[Start of Attachment]
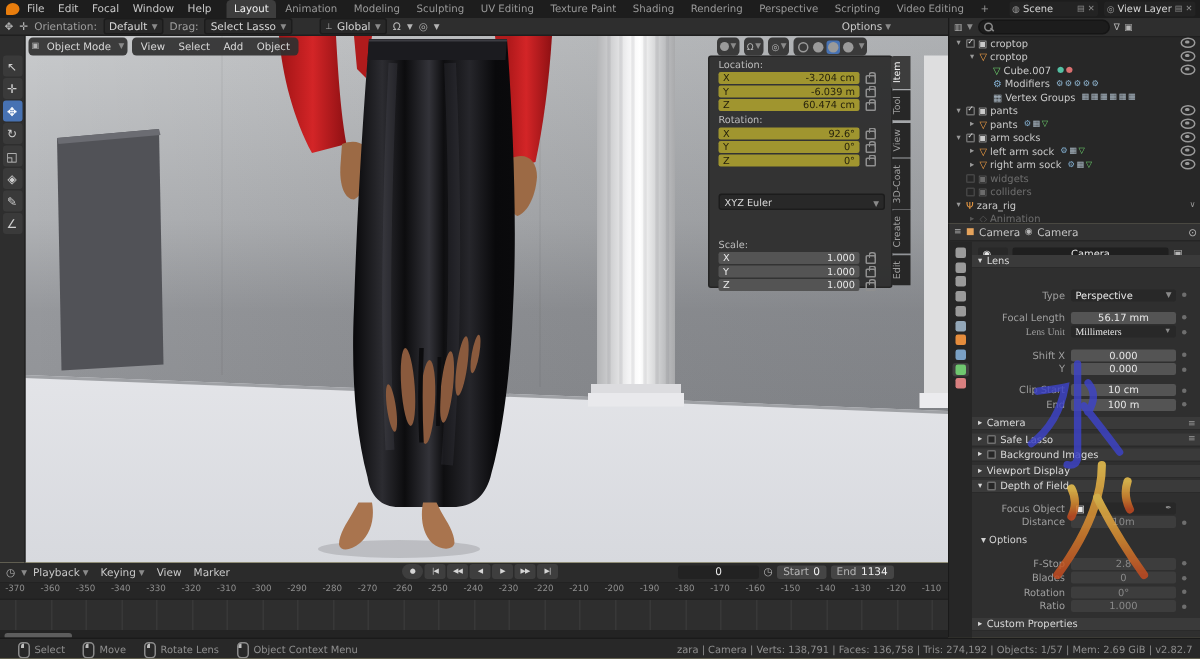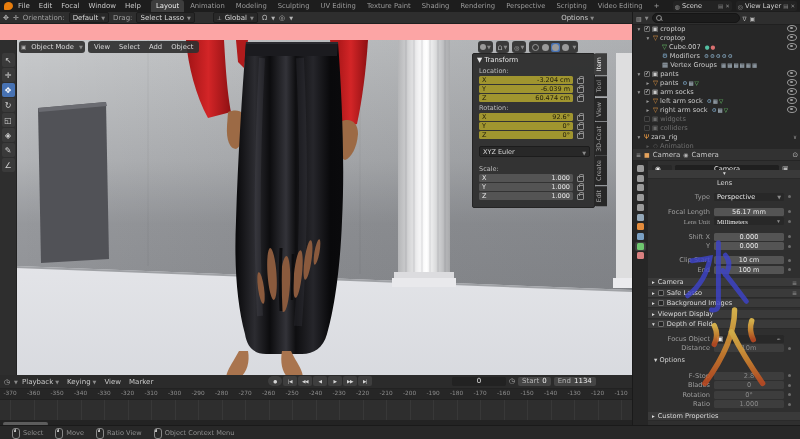--- a/index.html
+++ b/index.html
@@ -3,7 +3,7 @@
 <meta charset="utf-8">
 <style>
   html,body{margin:0;padding:0;background:#111;}
-  #app{position:relative;width:800px;height:439px;background:#fca5a5;overflow:hidden;
+  #app{position:relative;width:800px;height:439px;background:#fef9c3;overflow:hidden;
        font-family:"DejaVu Sans",sans-serif;font-size:7px;color:#c3c3c3;}
   
   #topbar{position:absolute;left:0;top:0;width:800px;height:12px;background:#1d1d1d;display:flex;align-items:center;border-bottom:1px solid #141414;}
[End of Attachment]
* **WHAT THIS TASK INVOLVES**: What you return should be all of the material above, exactly, and none of its pictures.

* **WRITTEN ANSWER**:
--- a/index.html
+++ b/index.html
@@ -3,7 +3,7 @@
 <meta charset="utf-8">
 <style>
   html,body{margin:0;padding:0;background:#111;}
-  #app{position:relative;width:800px;height:439px;background:#fca5a5;overflow:hidden;
+  #app{position:relative;width:800px;height:439px;background:#fef9c3;overflow:hidden;
        font-family:"DejaVu Sans",sans-serif;font-size:7px;color:#c3c3c3;}
   
   #topbar{position:absolute;left:0;top:0;width:800px;height:12px;background:#1d1d1d;display:flex;align-items:center;border-bottom:1px solid #141414;}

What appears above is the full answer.